§ Required work
Rewrite the data below, replacing every instance of "Size" with "File size" and leaving everything else unchanged. Leave the pictures out of your answer.

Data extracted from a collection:

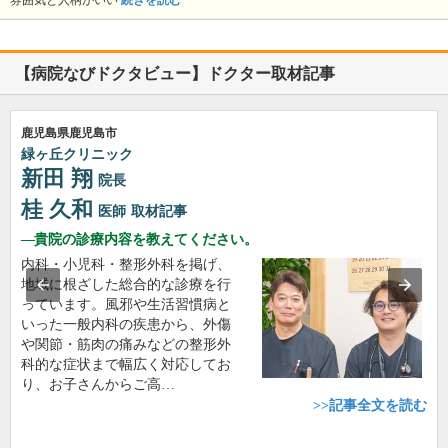
雰囲気と人柄がいい
続きを読む
【病院なびドクタビュー】ドクター取材記事
鹿児島県鹿児島市
緑ヶ丘クリニック
新田 翔
院長
桂 久和
医師
取材記事
貴院の診療内容を教えてください。
内科・小児科・整形外科を掲げ、
地域に根ざした総合的な診療を行
っています。風邪や生活習慣病と
いった一般内科の疾患から、外傷
や関節・筋肉の痛みなどの整形外
科的な症状まで幅広く対応してお
り、お子さんからご高…
>>記事全文を読む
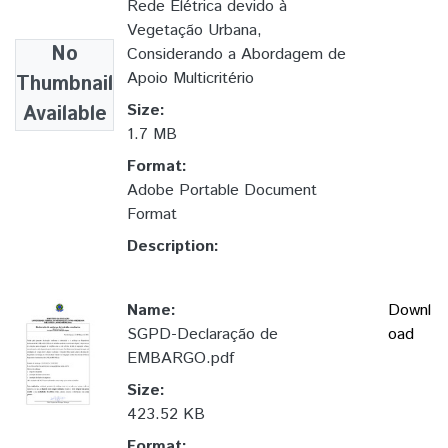
Rede Elétrica devido à
Vegetação Urbana,
No
Considerando a Abordagem de
Apoio Multicritério
Thumbnail
Size:
Available
1.7 MB
Format:
Adobe Portable Document
Format
Description:
Name:
Downl
SGPD-Declaração de
oad
EMBARGO.pdf
Size:
423.52 KB
Format:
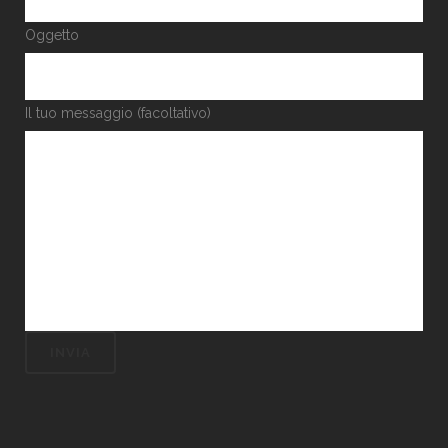
Oggetto
Il tuo messaggio (facoltativo)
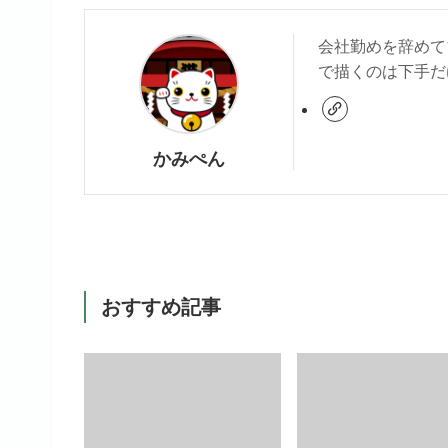
会社勤めを辞めて
で描くのは下手だ
かみぺん
おすすめ記事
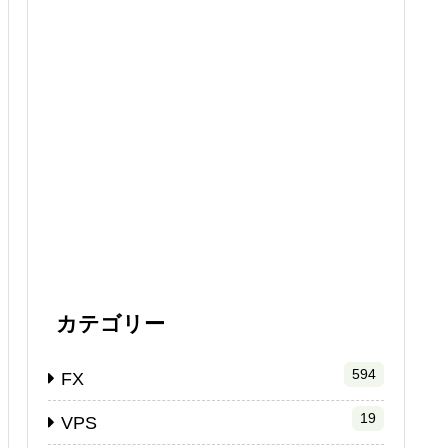
カテゴリー
594
FX
19
VPS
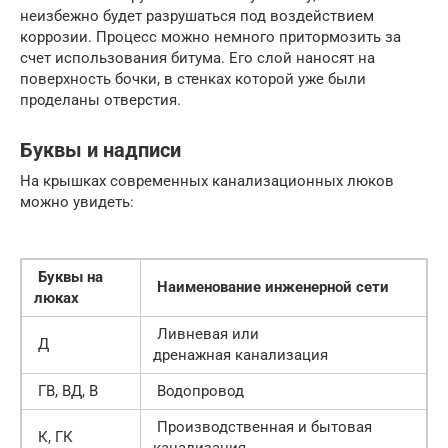
неизбежно будет разрушаться под воздействием
коррозии. Процесс можно немного притормозить за
счет использования битума. Его слой наносят на
поверхность бочки, в стенках которой уже были
проделаны отверстия.
Буквы и надписи
На крышках современных канализационных люков
можно увидеть:
Буквы на
Наименование инженерной сети
люках
Ливневая или
Д
дренажная канализация
ГВ, ВД, В
Водопровод
Производственная и бытовая
К, ГК
канализация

§ Answer space
雰囲気と人柄がいい
続きを読む
【病院なびドクタビュー】ドクター取材記事
鹿児島県鹿児島市
緑ヶ丘クリニック
新田 翔
院長
桂 久和
医師
取材記事
貴院の診療内容を教えてください。
内科・小児科・整形外科を掲げ、
地域に根ざした総合的な診療を行
っています。風邪や生活習慣病と
いった一般内科の疾患から、外傷
や関節・筋肉の痛みなどの整形外
科的な症状まで幅広く対応してお
り、お子さんからご高…
>>記事全文を読む
Rede Elétrica devido à
Vegetação Urbana,
No
Considerando a Abordagem de
Apoio Multicritério
Thumbnail
File size:
Available
1.7 MB
Format:
Adobe Portable Document
Format
Description:
Name:
Downl
SGPD-Declaração de
oad
EMBARGO.pdf
File size:
423.52 KB
Format:
Oggetto
Il tuo messaggio (facoltativo)
会社勤めを辞めて
で描くのは下手だ
かみぺん
おすすめ記事
カテゴリー
594
FX
19
VPS
неизбежно будет разрушаться под воздействием
коррозии. Процесс можно немного притормозить за
счет использования битума. Его слой наносят на
поверхность бочки, в стенках которой уже были
проделаны отверстия.
Буквы и надписи
На крышках современных канализационных люков
можно увидеть:
Буквы на
Наименование инженерной сети
люках
Ливневая или
Д
дренажная канализация
ГВ, ВД, В
Водопровод
Производственная и бытовая
К, ГК
канализация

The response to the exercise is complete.